Des consultations payées 23 €, un grand nombre de patients à recevoir chaque jour et les charges induites par l’exercice de la Médecine en libéral poussent les MG à réaliser des consultations courtes.

Des majorations du prix de la consultation existent pour les jeunes enfants (MGE ou MNO), les personnes âgées (MPA), les patients en affection longue durée (RMT), les patients qui ont des comorbidités importantes et qui sortent d'hospitalisation (MIC ou MSH). Il serait sans doute licite de créer un codage CCAM de « Majoration Prévention» pour mieux rémunérer le temps passé par les MG pour faire de la prévention auprès de leurs patients [56].

Bien entendu, l'éducation des patients concerne de très nombreux domaines en dehors des IST : la prévention des cancers, les risques liés à l’obésité, les vaccinations, la consommation d’alcool, le tabac, etc.

Une plus grande activité de dépistage des IST pourrait également entrer dans le cadre des Rémunérations sur Objectifs de Santé Publique (ROSP) qui valorisent les efforts des MG pour faire évoluer leurs pratiques et améliorer la qualité des soins [57].

Le plan « VIH/sida et les IST 2010-2014 » insistait sur le fait que le dépistage des IST faisait partie des priorités de Santé publique et qu'il devrait trouver sa place au sein des ROSP [31].

d- Outils divers

➢ Enrichissement des guides de l'INPES

L'INPES a mis à la disposition des MG en 2011 un guide sur le dépistage du VIH et des autres IST, qui décrit les différentes IST et les moyens de dépistage [33].

L'INPES a aussi lancé en 2013 une campagne de communication qui avait pour slogan : « VIH, Chlamydia, Syphilis... la meilleure défense, c'est le préservatif ». Des affiches ont été posées dans les transports publics, elles ont été diffusées dans la presse grand public et dans la presse spécialisée à destination tout particulièrement des HSH et des migrants, dans les lieux de convivialité fréquentés par les jeunes, les HSH et les populations migrantes, ainsi que sur les sites internet fréquentés par ces mêmes groupes [58].

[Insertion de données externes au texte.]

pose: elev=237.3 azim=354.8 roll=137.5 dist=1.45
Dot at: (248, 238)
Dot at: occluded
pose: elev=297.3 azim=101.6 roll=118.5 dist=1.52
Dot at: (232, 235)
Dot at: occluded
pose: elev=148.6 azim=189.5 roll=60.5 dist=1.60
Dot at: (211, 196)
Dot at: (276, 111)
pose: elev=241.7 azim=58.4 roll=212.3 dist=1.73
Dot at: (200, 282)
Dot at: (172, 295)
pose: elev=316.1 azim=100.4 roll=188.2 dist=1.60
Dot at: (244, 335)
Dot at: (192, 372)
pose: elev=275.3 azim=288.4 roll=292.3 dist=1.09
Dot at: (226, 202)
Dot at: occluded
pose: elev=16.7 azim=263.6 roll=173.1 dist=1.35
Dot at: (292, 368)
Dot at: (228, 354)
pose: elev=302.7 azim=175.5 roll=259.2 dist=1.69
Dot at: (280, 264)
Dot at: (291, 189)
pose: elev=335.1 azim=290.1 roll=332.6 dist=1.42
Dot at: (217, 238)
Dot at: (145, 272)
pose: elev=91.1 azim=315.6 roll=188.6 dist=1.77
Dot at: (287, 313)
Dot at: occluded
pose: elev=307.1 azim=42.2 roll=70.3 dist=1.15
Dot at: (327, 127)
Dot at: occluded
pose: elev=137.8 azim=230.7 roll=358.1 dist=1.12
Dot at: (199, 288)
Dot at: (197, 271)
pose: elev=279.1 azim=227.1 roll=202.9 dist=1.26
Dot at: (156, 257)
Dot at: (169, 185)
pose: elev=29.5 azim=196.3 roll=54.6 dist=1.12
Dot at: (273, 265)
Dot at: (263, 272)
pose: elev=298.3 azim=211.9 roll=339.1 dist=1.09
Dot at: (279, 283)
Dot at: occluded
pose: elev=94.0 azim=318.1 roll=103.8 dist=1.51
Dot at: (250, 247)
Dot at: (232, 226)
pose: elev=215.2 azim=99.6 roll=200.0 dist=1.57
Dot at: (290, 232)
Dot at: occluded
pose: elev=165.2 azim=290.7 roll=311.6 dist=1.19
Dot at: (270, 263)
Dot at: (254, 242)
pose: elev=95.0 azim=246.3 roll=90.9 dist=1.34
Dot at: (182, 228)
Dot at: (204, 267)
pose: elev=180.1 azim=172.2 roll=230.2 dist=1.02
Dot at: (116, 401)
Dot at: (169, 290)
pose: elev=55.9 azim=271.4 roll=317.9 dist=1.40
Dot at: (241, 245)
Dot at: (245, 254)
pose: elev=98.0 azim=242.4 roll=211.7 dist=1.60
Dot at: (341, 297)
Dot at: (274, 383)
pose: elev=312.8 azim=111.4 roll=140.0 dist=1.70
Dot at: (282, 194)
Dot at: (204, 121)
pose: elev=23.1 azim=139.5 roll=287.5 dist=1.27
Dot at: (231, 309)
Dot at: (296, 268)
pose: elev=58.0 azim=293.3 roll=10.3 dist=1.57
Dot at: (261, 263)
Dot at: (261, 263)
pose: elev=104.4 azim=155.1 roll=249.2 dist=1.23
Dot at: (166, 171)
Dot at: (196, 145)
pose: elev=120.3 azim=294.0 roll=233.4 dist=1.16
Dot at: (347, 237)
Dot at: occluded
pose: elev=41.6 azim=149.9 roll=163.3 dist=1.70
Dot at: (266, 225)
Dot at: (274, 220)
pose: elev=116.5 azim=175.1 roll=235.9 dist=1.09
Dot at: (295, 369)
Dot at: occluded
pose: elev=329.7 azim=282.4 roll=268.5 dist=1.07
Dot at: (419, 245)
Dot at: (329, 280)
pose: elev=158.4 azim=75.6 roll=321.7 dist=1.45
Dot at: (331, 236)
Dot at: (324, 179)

L'INPES pourrait mettre à la disposition des médecins un guide les informant sur les populations les plus à risque de contracter une syphilis et sur la manière d'aborder la sexualité avec ses patients, en s’inspirant de ceux qui existent déjà aux États-Unis [36].

➢ Élaboration d'un « questionnaire-type » sur la sexualité

Afin de faciliter les choses pour les médecins et pour les patients, nous proposons de soumettre à tout nouveau patient, ainsi qu’aux patients qui consultent pour une IST, un questionnaire rapide ciblé sur sa « santé sexuelle ».

Ce questionnaire-type inclurait l'âge, la nationalité, la situation matrimoniale, le nombre de grossesses, les antécédents de fausses-couches, le nombre d'IVG, le type de

contraception utilisé, l’âge au moment du 1er rapport sexuel, les antécédents d'IST

personnels et ceux du(des) partenaire(s), le nombre de partenaires sexuels dans les 12 derniers mois, les relations homo et/ou hétérosexuelles, les habitudes sexuelles : utilisation ou non du préservatif pour les rapports par voie orale ? par voie vaginale ? par voie anale ?, l’utilisation de drogues par voie injectable, les relations avec des personnes en situation de prostitution.

Muni de toutes ces informations, le MG serait à même de renseigner et d’orienter correctement tous ses patients.

➢ Optimisation des logiciels d'aide à la prescription

Certains MG de notre panel ont évoqué dans leurs réponses le fait de ne simplement pas penser à dépister la syphilis, même dans des situations où cela semble recommandé. Nous pourrions imaginer la mise en place d’alertes grâce aux logiciels de prescriptions médicales qui sont de plus en plus présents dans les cabinets de médecine libérale. Il en existe déjà pour les vaccinations, pour le diabète, la réalisation du frottis cervico-vaginal, etc.

En fonction des pratiques sexuelles notifiées par le médecin à la suite de l’interrogatoire, le logiciel pourrait alerter le médecin et le pousser à dépister telle ou telle IST – par exemple, la syphilis - si l’examen n’a pas été réalisé depuis plus d'un an et que le patient semble à risque.